Social Choice and Legitimacy : The Possibilities of Impossibility
Governing requires choices, and hence trade-offs between conflicting goals or criteria. This book asserts that legitimate governance requires explanations for such trade-offs and then demonstrates that such explanations can always be found, though not for every possible choice. In so doing, John W. Patty and Elizabeth Maggie Penn use the tools of social choice theory to provide a new and discriminating theory of legitimacy. In contrast with both earlier critics and defenders of social choice theory, Patty and Penn argue that the classic impossibility theorems of Arrow, Gibbard, and Satterthwaite are inescapably relevant to, and indeed justify, democratic institutions. Specifically, these institutions exist to do more than simply make policy - through their procedures and proceedings, these institutions make sense of the trade-offs required when controversial policy decisions must be made.
- Electronic book text
- 30 Jul 2014
- CAMBRIDGE UNIVERSITY PRESS
- Cambridge University Press (Virtual Publishing)

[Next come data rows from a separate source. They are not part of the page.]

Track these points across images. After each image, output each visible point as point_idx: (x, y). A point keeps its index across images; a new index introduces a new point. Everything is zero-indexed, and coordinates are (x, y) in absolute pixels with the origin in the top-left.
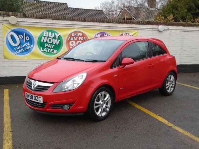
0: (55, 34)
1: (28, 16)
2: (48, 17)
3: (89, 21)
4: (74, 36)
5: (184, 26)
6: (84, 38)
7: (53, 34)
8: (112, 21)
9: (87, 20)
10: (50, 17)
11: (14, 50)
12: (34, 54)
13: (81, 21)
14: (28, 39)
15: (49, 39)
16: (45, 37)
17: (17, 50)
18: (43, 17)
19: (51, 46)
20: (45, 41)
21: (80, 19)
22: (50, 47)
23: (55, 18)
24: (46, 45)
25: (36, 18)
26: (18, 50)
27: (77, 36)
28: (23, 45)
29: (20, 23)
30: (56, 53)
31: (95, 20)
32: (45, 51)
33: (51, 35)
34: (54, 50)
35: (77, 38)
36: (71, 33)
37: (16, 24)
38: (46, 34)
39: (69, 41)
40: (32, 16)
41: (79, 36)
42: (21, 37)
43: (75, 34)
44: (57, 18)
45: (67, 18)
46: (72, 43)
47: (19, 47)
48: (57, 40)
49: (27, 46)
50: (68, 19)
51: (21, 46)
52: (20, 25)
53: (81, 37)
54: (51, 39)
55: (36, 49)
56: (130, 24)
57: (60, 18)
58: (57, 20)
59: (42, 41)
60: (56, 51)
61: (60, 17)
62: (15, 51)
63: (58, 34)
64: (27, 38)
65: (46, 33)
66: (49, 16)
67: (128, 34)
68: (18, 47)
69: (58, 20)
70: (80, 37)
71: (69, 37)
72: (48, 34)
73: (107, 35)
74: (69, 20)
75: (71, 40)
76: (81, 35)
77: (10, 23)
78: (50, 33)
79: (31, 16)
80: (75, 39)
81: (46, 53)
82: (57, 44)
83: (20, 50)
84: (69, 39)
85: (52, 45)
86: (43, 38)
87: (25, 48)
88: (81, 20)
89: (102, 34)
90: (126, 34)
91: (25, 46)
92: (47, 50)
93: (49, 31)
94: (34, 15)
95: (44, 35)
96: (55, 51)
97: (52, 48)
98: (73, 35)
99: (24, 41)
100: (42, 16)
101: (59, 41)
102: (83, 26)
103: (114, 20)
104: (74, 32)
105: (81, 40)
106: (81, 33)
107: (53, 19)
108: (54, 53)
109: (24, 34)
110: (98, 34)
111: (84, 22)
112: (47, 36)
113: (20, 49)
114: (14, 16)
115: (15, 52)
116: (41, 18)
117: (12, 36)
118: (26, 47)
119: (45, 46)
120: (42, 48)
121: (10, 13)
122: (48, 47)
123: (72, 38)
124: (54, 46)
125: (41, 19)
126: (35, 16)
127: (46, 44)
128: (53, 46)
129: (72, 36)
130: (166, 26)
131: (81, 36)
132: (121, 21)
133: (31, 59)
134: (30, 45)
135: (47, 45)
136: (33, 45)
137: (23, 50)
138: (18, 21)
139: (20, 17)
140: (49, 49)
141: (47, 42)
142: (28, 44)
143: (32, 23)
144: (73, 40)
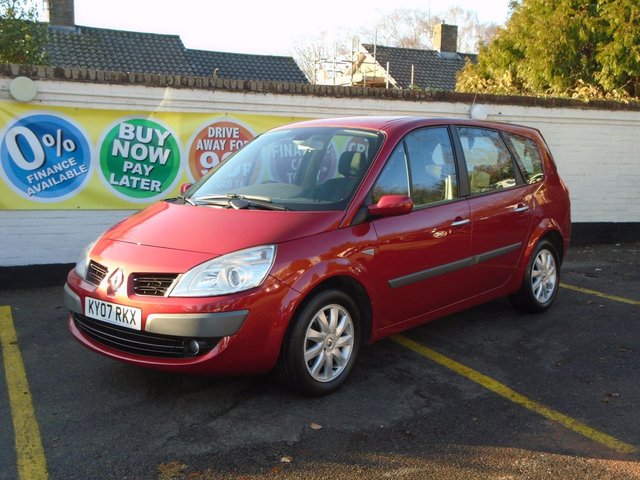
0: (153, 131)
1: (71, 77)
2: (132, 79)
3: (259, 92)
4: (214, 138)
5: (547, 107)
6: (245, 142)
7: (149, 131)
8: (329, 91)
9: (253, 87)
10: (140, 79)
11: (26, 183)
12: (89, 194)
13: (237, 90)
14: (70, 147)
15: (136, 147)
16: (123, 141)
17: (35, 182)
18: (117, 78)
19: (143, 170)
20: (125, 154)
21: (234, 86)
22: (141, 173)
23: (155, 83)
24: (126, 165)
25: (96, 81)
26: (40, 181)
27: (222, 139)
28: (55, 167)
29: (47, 97)
30: (158, 189)
31: (279, 87)
32: (124, 185)
33: (144, 135)
34: (154, 182)
35: (223, 143)
36: (207, 128)
37: (34, 100)
38: (127, 131)
39: (199, 153)
40: (84, 74)
41: (229, 136)
42: (49, 141)
43: (218, 132)
44: (163, 81)
45: (191, 82)
46: (209, 160)
47: (42, 174)
48: (161, 149)
49: (68, 169)
50: (195, 84)
51: (49, 169)
52: (45, 103)
53: (237, 140)
54: (144, 148)
55: (95, 177)
56: (385, 99)
57: (171, 83)
58: (161, 86)
59: (115, 153)
60: (159, 184)
61: (171, 80)
62: (31, 186)
63: (163, 130)
64: (68, 144)
65: (127, 128)
66: (136, 77)
68: (39, 173)
69: (165, 86)
70: (232, 142)
71: (200, 141)
72: (135, 132)
74: (199, 88)
75: (204, 151)
76: (235, 133)
77: (13, 99)
78: (140, 129)
79: (80, 75)
80: (216, 146)
81: (129, 191)
82: (163, 161)
83: (44, 183)
84: (199, 146)
85: (145, 166)
86: (117, 144)
87: (61, 175)
88: (237, 87)
91: (61, 169)
92: (131, 181)
93: (135, 122)
94: (90, 74)
95: (122, 135)
96: (155, 184)
97: (147, 174)
98: (210, 136)
99: (59, 154)
100: (113, 76)
101: (167, 152)
102: (242, 107)
104: (214, 125)
106: (235, 129)
107: (147, 86)
108: (152, 189)
109: (59, 132)
111: (246, 93)
112: (131, 137)
113: (45, 179)
114: (27, 75)
115: (30, 189)
116: (112, 81)
117: (19, 139)
118: (63, 172)
119: (125, 170)
120: (113, 175)
121: (15, 68)
122: (133, 172)
123: (208, 144)
124: (151, 167)
125: (111, 84)
126: (93, 77)
127: (126, 163)
128: (148, 170)
129: (206, 137)
130: (492, 105)
131: (235, 136)
132: (359, 92)
133: (79, 210)
134: (76, 167)
135: (130, 167)
136: (87, 167)
137: (56, 183)
138: (38, 93)
139: (47, 78)
140: (135, 179)
141: (129, 158)
142: (71, 161)
143: (83, 99)
144: (212, 150)
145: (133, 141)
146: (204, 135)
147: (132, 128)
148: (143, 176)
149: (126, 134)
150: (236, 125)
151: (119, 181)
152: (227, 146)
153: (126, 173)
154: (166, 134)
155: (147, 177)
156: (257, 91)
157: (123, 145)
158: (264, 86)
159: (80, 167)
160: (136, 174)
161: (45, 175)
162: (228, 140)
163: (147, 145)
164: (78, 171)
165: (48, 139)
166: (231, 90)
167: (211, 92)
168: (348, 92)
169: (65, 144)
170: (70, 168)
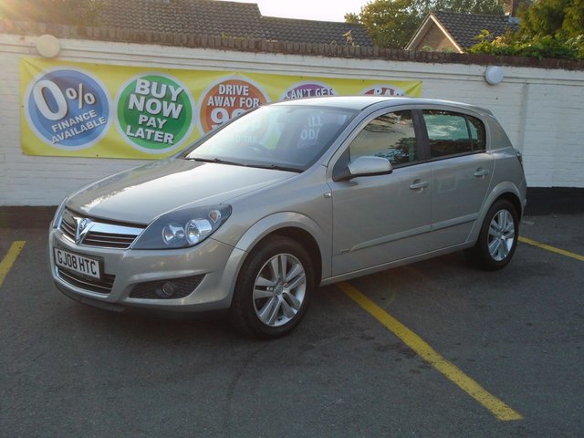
0: (167, 87)
1: (93, 36)
3: (269, 52)
4: (224, 95)
6: (254, 100)
7: (164, 87)
8: (339, 52)
9: (264, 47)
10: (156, 38)
11: (51, 131)
12: (110, 145)
13: (248, 50)
14: (90, 100)
15: (150, 102)
16: (138, 96)
17: (59, 132)
18: (135, 37)
19: (157, 123)
20: (140, 108)
21: (245, 46)
22: (155, 126)
23: (170, 42)
24: (142, 119)
25: (115, 40)
26: (63, 130)
27: (232, 96)
28: (76, 118)
29: (70, 53)
30: (171, 142)
31: (289, 47)
32: (139, 137)
33: (158, 91)
34: (167, 134)
35: (233, 100)
36: (218, 86)
37: (57, 56)
38: (143, 87)
39: (210, 108)
40: (104, 33)
41: (239, 93)
42: (72, 95)
43: (228, 89)
44: (177, 40)
45: (204, 42)
46: (219, 115)
47: (65, 124)
48: (174, 104)
49: (88, 121)
50: (208, 43)
51: (71, 120)
52: (70, 60)
54: (158, 103)
55: (113, 128)
56: (396, 60)
57: (185, 42)
58: (176, 46)
59: (131, 107)
60: (172, 136)
61: (186, 39)
62: (55, 134)
63: (176, 87)
64: (89, 97)
65: (143, 84)
66: (153, 36)
67: (388, 92)
68: (63, 123)
69: (179, 46)
70: (241, 99)
71: (211, 98)
72: (150, 87)
73: (323, 92)
74: (211, 47)
75: (215, 107)
76: (245, 90)
77: (39, 55)
78: (155, 85)
79: (101, 34)
80: (227, 103)
81: (144, 143)
82: (175, 115)
83: (66, 132)
84: (210, 102)
85: (159, 119)
86: (133, 98)
87: (82, 126)
89: (309, 90)
90: (384, 90)
91: (82, 120)
92: (146, 133)
93: (151, 78)
94: (111, 33)
95: (138, 91)
96: (168, 136)
97: (161, 127)
98: (221, 93)
99: (80, 107)
100: (131, 35)
101: (180, 106)
102: (253, 66)
103: (346, 50)
104: (225, 83)
105: (244, 106)
106: (245, 87)
107: (163, 45)
108: (165, 141)
109: (81, 86)
110: (295, 90)
111: (256, 52)
112: (146, 92)
113: (68, 129)
114: (53, 34)
115: (54, 137)
116: (130, 40)
117: (46, 94)
118: (84, 122)
119: (140, 123)
120: (129, 127)
122: (148, 124)
123: (219, 100)
124: (165, 121)
125: (129, 42)
126: (112, 36)
127: (141, 116)
128: (161, 123)
129: (217, 94)
130: (510, 68)
131: (245, 94)
133: (97, 157)
134: (96, 118)
135: (145, 120)
136: (106, 119)
137: (77, 133)
138: (62, 49)
139: (71, 36)
140: (150, 131)
141: (144, 112)
142: (92, 114)
143: (104, 56)
144: (222, 107)
145: (148, 97)
146: (214, 92)
147: (147, 83)
148: (157, 129)
149: (142, 89)
150: (246, 83)
151: (135, 133)
152: (237, 102)
153: (141, 126)
154: (179, 90)
155: (161, 130)
156: (268, 51)
157: (139, 100)
158: (274, 47)
159: (100, 119)
160: (151, 127)
161: (68, 125)
162: (238, 97)
163: (161, 100)
164: (97, 122)
165: (70, 92)
166: (242, 50)
167: (223, 51)
168: (358, 52)
169: (86, 97)
170: (91, 119)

- Cambridge, United Kingdom
- 2 b/w illus. 7 tables
Table of contents
Part I. The Ubiquity of Aggregation: 1. Goals and trade-offs; 2. The debates surrounding social choice; 3. Social choice defended; Part II. A Theory of Legitimate Choice: 4. Legitimacy and choice; 5. Principles and legitimate choice; 6. A social choice theory of legitimacy; 7. Theory and method; Part III. Legitimate Policy Making in Practice: 8. Legislative legitimacy and judicial review; 9. Structuring discussion; 10. Administrative legitimacy; 11. Conclusion.
'Patty and Penn's Social Choice and Legitimacy is a brilliant and breathtaking work. Its innovative reconceptualization of social choice theory offers new and powerful responses to long-standing questions about legitimacy in modern governance. Dynamic historical and contemporary examples further clarify how legitimacy is produced. The book is a worthy successor to Amartya Sen's Collective Choice and Social Welfare and to Jurgen Habermas' Between Facts and Norms. It is an important advance and a deeply rewarding read.' Arthur Lupia, Hal R. Varian Collegiate Professor of Political Science, University of Michigan 'Patty and Penn breathe new life into social choice theory. While reinterpreting old debates with wisdom and care, they develop a fresh and powerful theory of legitimacy. This book will profit anyone who cares about the difficult choices we make and the grounds on which we make them. Best of all, their main discussion, while rigorous, does not require that readers possess advanced technical skills in order to engage the key arguments.' Michael A. Neblo, Ohio State University 'Social choice theory provides axiomatic logic that there exists no nondictatorial method of collectively ranking alternatives. What then can be said of democratic outcomes? In this compelling book, Patty and Penn use formal logic and case studies to demonstrate how democratic institutions employ procedures that result in policy outcomes that, though not ideal, will be legitimate.' Scott E. Page, Leonid Hurwicz Collegiate Professor of Political Science, Complex Systems and Economics, University of Michigan 'Patty and Penn offer a brilliant and creative reinterpretation of seminal results in social choice theory. They use this platform to develop an axiomatic theory of legitimacy, rooted in the notion of principled decision making. The book brings much-needed analytical rigor and clarity to central debates in democratic theory. The authors go to great lengths to make the argument accessible to a nontechnical audience and to illustrate the theory with a series of empirical applications. This is a profound and provocative book that should be on the must-read list of democratic and social choice theorists alike.' Georg Vanberg, Duke University
About John W. Patty
John W. Patty is Associate Professor of Political Science at Washington University, St Louis. His research focuses on mathematical models of political institutions. His work has been published in various journals, including the American Journal of Political Science, Games and Economic Behavior, the Journal of Politics, the Journal of Theoretical Politics, the Quarterly Journal of Political Science, and Social Choice and Welfare. He also co-authored Learning While Governing (2013) with Sean Gailmard, which won the William H. Riker Prize awarded by the Political Economy Section of the American Political Science Association for the best book published on political economy. Elizabeth Maggie Penn is Associate Professor of Political Science at Washington University, St Louis. A formal political theorist whose work focuses on social choice theory and political institutions, her work has been published in the American Journal of Political Science, the Journal of Politics, the Journal of Theoretical Politics, Mathematical and Computer Modelling, Public Choice, Social Choice and Welfare, and Complexity.